### Dataset entries
--- START ---

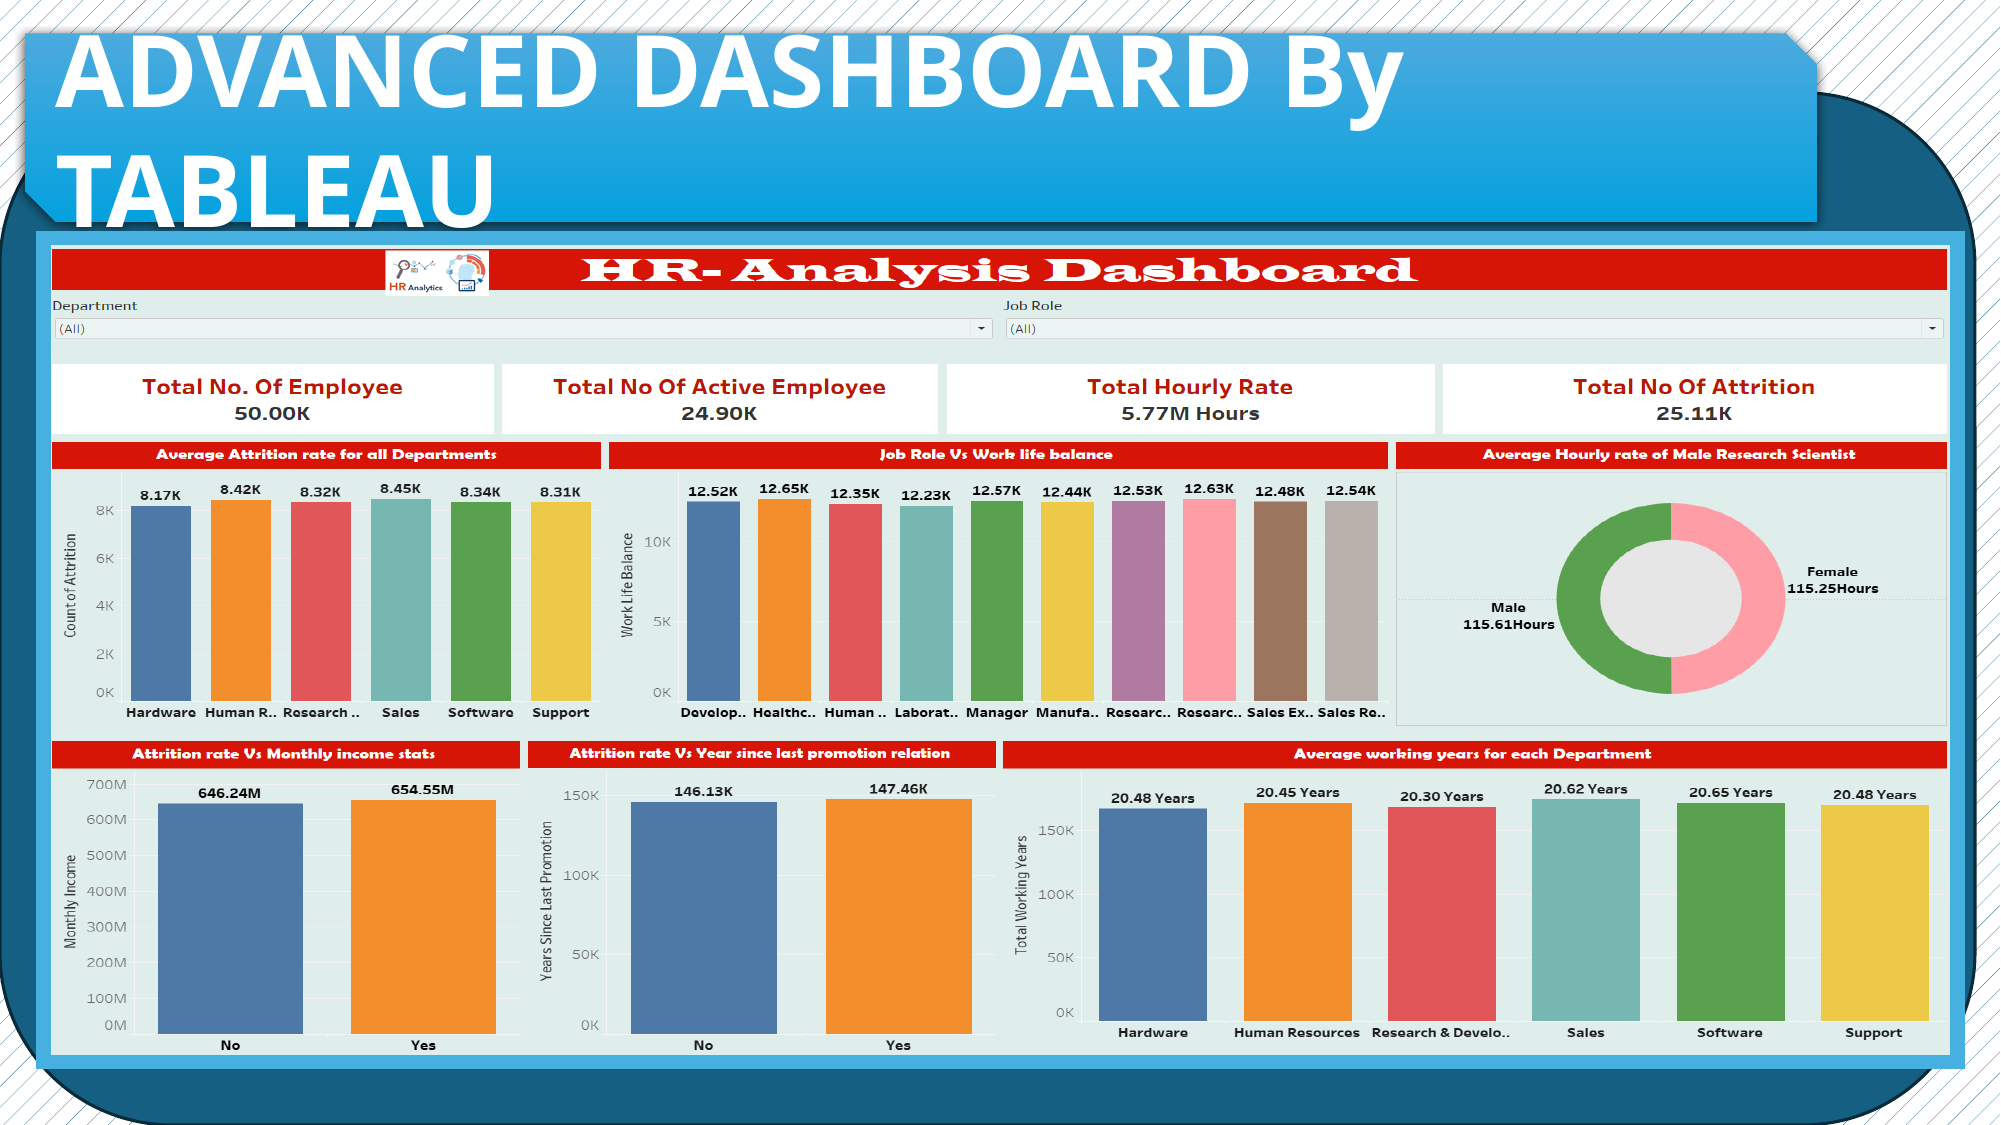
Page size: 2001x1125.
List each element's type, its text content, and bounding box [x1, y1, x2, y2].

picture [49, 244, 1951, 1056]
text_box ADVANCED DASHBOARD By TABLEAU [24, 33, 1818, 222]
text_box [0, 188, 49, 1061]
text_box [42, 1069, 1932, 1125]
text_box [1824, 92, 1977, 1016]
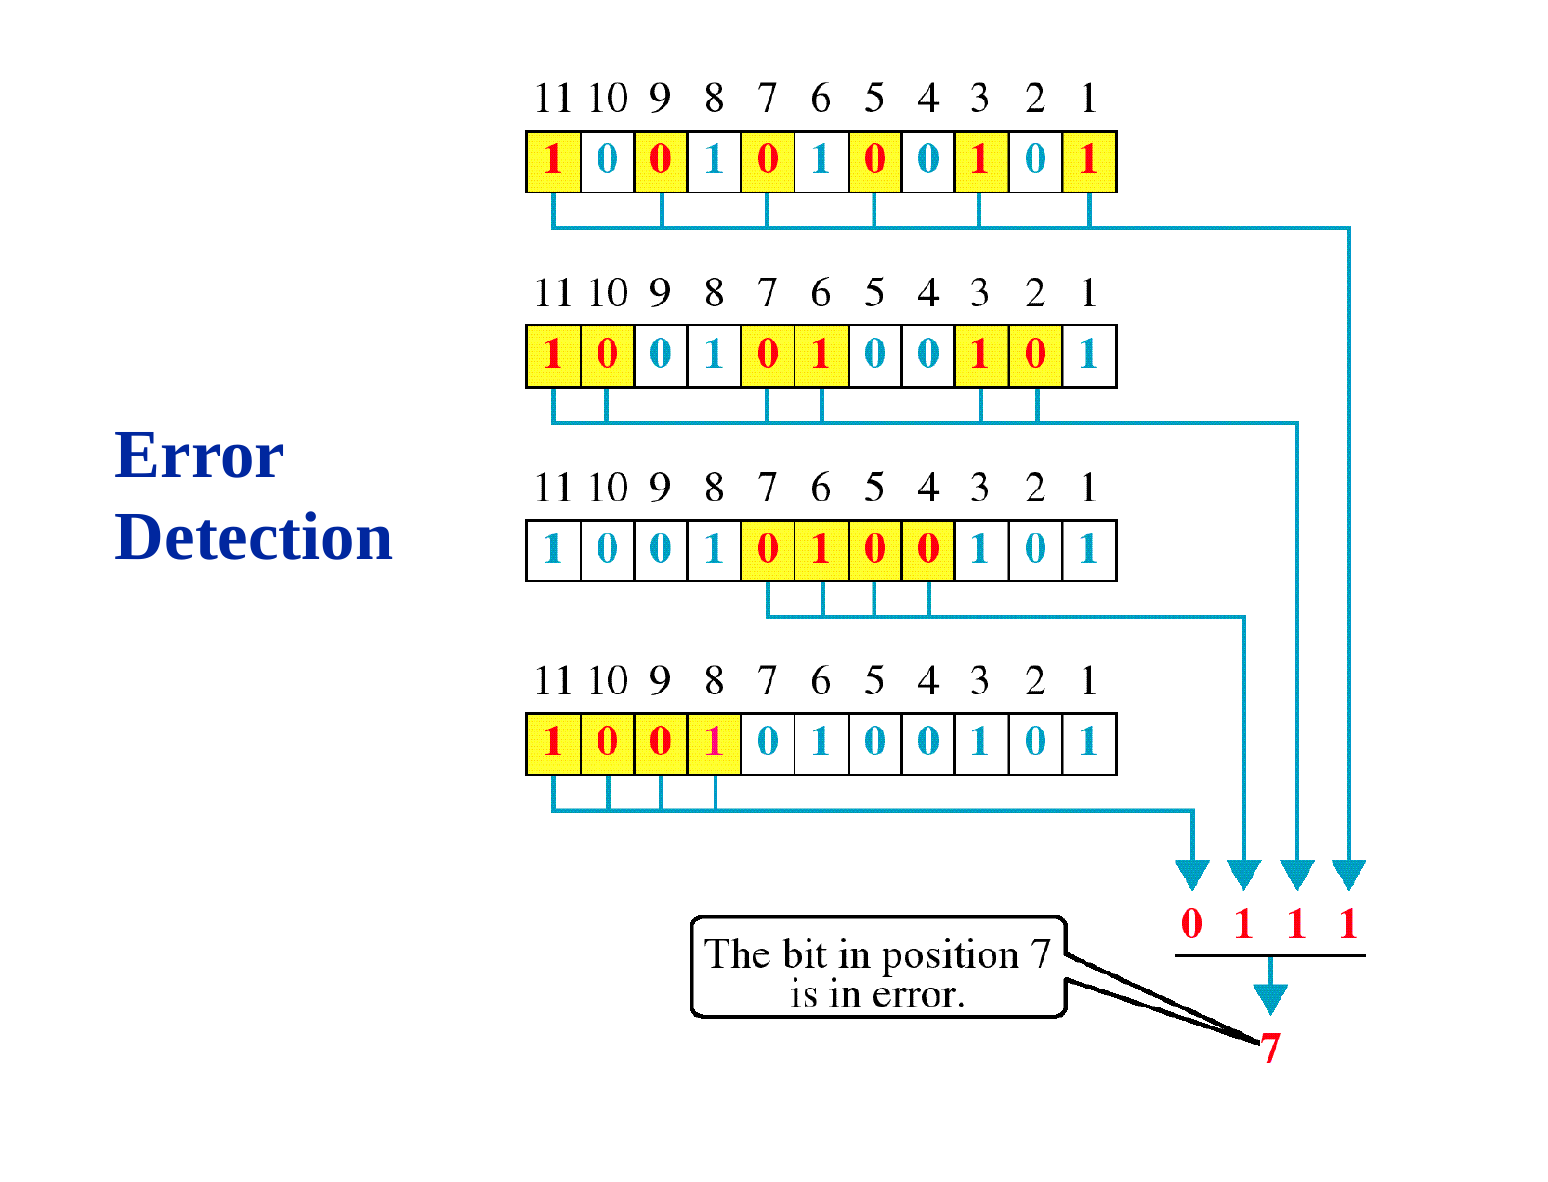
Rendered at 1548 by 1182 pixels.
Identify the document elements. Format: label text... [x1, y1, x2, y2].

picture [525, 71, 1367, 1073]
text_box Error Detection [99, 400, 412, 581]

--- END ---

### WHAT YOU WILL DO
Would you return the data exactly as written, without the pictures?

### RESPONSE FOR THIS EXERCISE
Page size: 2001x1125.
List each element's type, its text content, and bounding box [x1, y1, x2, y2].

picture [49, 244, 1951, 1056]
text_box ADVANCED DASHBOARD By TABLEAU [24, 33, 1818, 222]
text_box [0, 188, 49, 1061]
text_box [42, 1069, 1932, 1125]
text_box [1824, 92, 1977, 1016]
Rendered at 1548 by 1182 pixels.
Identify the document elements. Format: label text... [x1, y1, x2, y2].

picture [525, 71, 1367, 1073]
text_box Error Detection [99, 400, 412, 581]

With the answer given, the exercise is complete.